Título: Argentina pode ter de pagar juro por manipular inflação
Autor: Felício, César
Fonte: Valor Econômico, 21/09/2012, Internacional, p. A15

A distorção nas estatísticas argentinas provocada pelo cálculo manipulado da inflação poderá pela primeira vez onerar o Tesouro argentino, em vez de beneficiá-lo. Ontem, o ministro da Economia, Hernán Lorenzino, entregou a proposta orçamentária ao Congresso, em que se prevê um crescimento do PIB de 3,4% este ano. Se isso de confirmar, o governo argentino terá que pagar remuneração aos detentores de títulos vinculados à variação do PIB. A depender do câmbio em dezembro do próximo ano, a conta ficará entre US$ 2 bilhões e US$ 3 bilhões.

Esses títulos de dívida pública, conhecidos como "bônus PBI", garantem remuneração todo ano em que a economia cresce mais de 3,2%. Como a inflação oficial na Argentina está abaixo de dois dígitos, mas a variação de preços real é da ordem de 25%, o PIB é distorcido para cima.

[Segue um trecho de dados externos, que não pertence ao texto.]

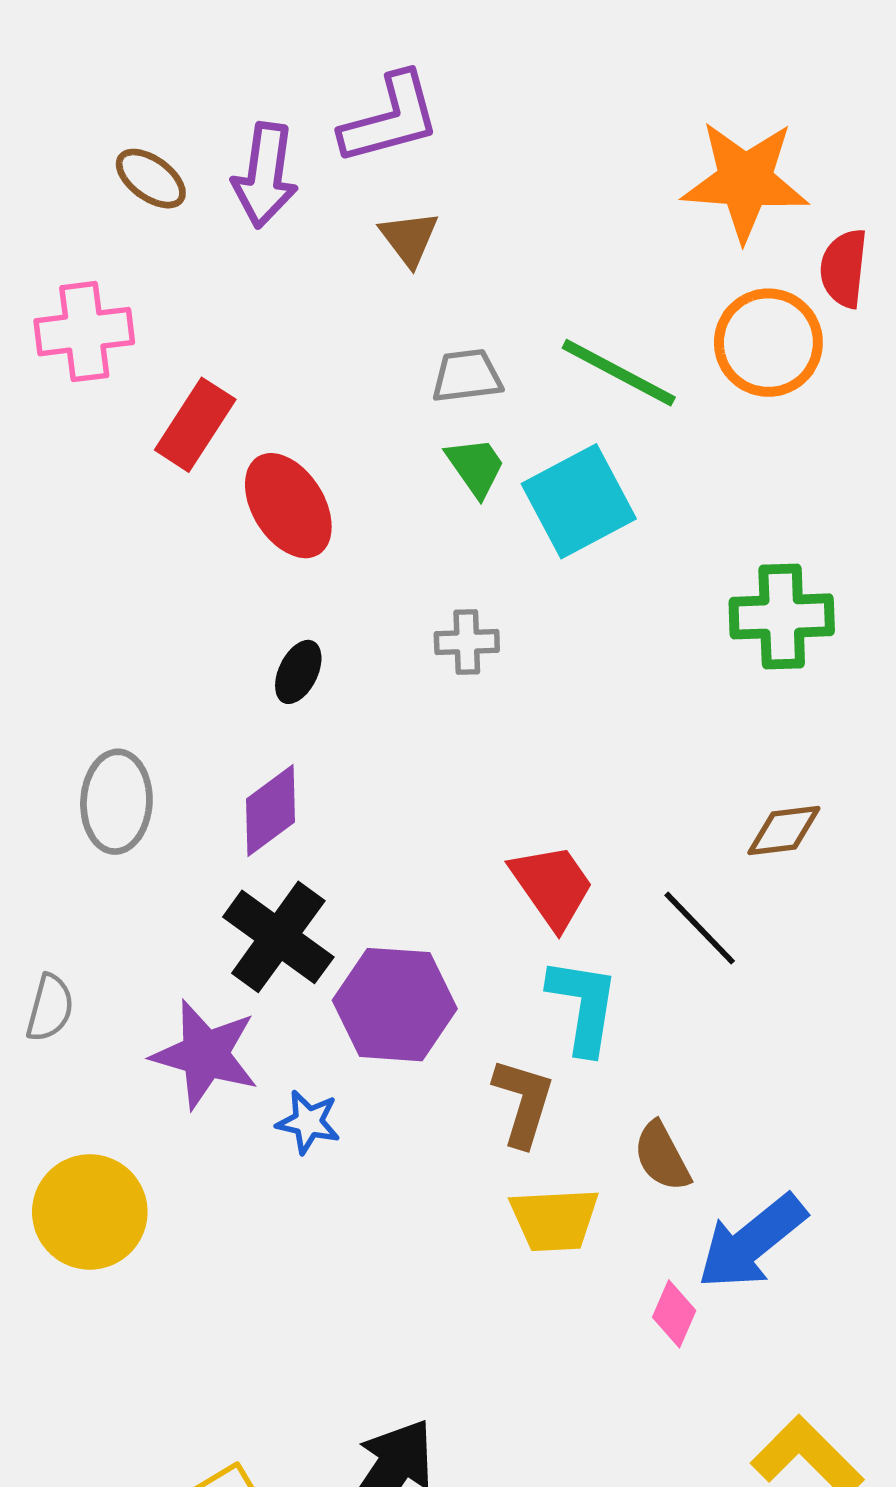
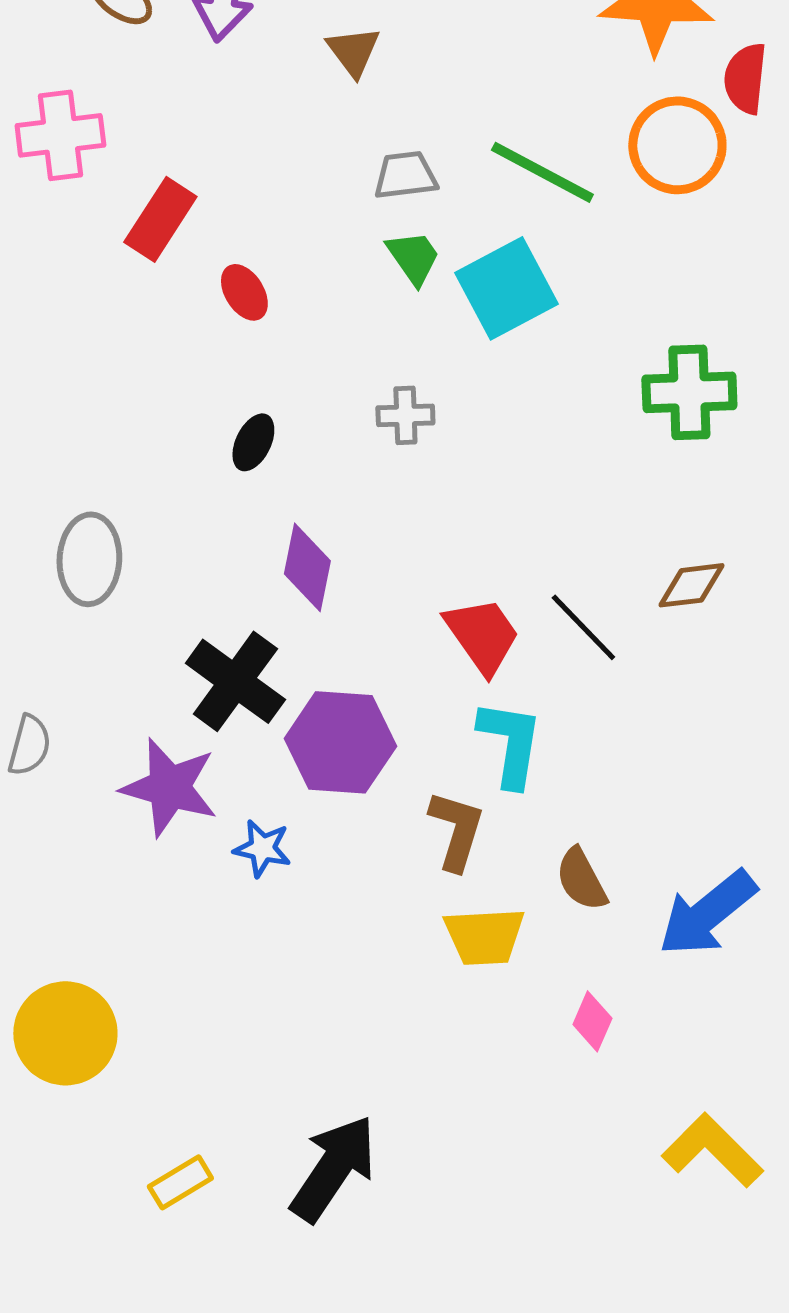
red ellipse: (288, 506) -> (244, 292), size x0.6
purple diamond: (271, 811) -> (307, 567), moved, turned -42
black line: (700, 928) -> (583, 627), moved
yellow circle: (90, 1212) -> (65, 1033), moved
blue arrow: (752, 1242) -> (707, 913), moved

Em 2011, o crescimento oficial da economia foi de 9%, mas o estimado por economistas independentes foi 7%. Este ano, a previsão de consultorias e bancos para o PIB oscila entre zero e 2%.

Na consultoria Econométrica, as projeções de pagamentos da dívida para 2013 já começam a ser revistos para incluir a possibilidade de pagamento do "bônus PBI". Nas simulações iniciais, essa hipótese não era considerada e previa-se um ano de folga fiscal para o governo argentino, com vencimentos da dívida privada de apenas US$ 6,5 bilhões em 2013.

"Ainda me custa crer que deixarão isso acontecer, mas o fato é que a economia dá sinais de recuperação neste segundo semestre e, do ponto de vista das estatísticas oficiais, é possível", disse Ramiro Castiñera, economista da consultoria. Nos sete primeiros meses do ano, o crescimento oficial acumulado foi de 2,8%. O "bônus PBI" foi lançado em 2005, na renegociação da dívida que estava em "default".

Os demais números anunciados por Lorenzino, como o crescimento do PIB de 4,4% em 2013, o superávit primário de 1,7% para este ano e o próximo e a previsão de inflação de só 9% foram recebidos com ceticismo por especialistas. " O orçamento prevê um crescimento nominal do gasto público de 16% no próximo ano, quase a metade da variação de 2012. E 2013 será um ano eleitoral", comentou o economista José Luis Espert.

O orçamento mostra uma possível contenção dos subsídios. Pelos números, o repasse de dinheiro para áreas como energia e transporte deve atingir 73 bilhões de pesos, ou US$ 16,3 bilhões. Isto equivale a cerca de 3,5% do PIB, ou meio ponto percentual abaixo do registrado no ano passado. Para 2013, a previsão é de despesa da ordem de US$ 15,4 bilhões. Houve cortes este ano no subsídio à energia para bairros ricos de Buenos Aires e vários setores econômicos.

O sistema político argentino dá ao presidente um poder em relação ao orçamento muito maior do que no Brasil. Não é possível aos parlamentares na Argentina propor emendas que direcionem verbas às bases de senadores e deputados. O Executivo ainda pode remanejar 100% das rubricas orçamentárias, enquanto no Brasil esta porcentagem não ultrapassa 30%, dependendo da esfera de poder.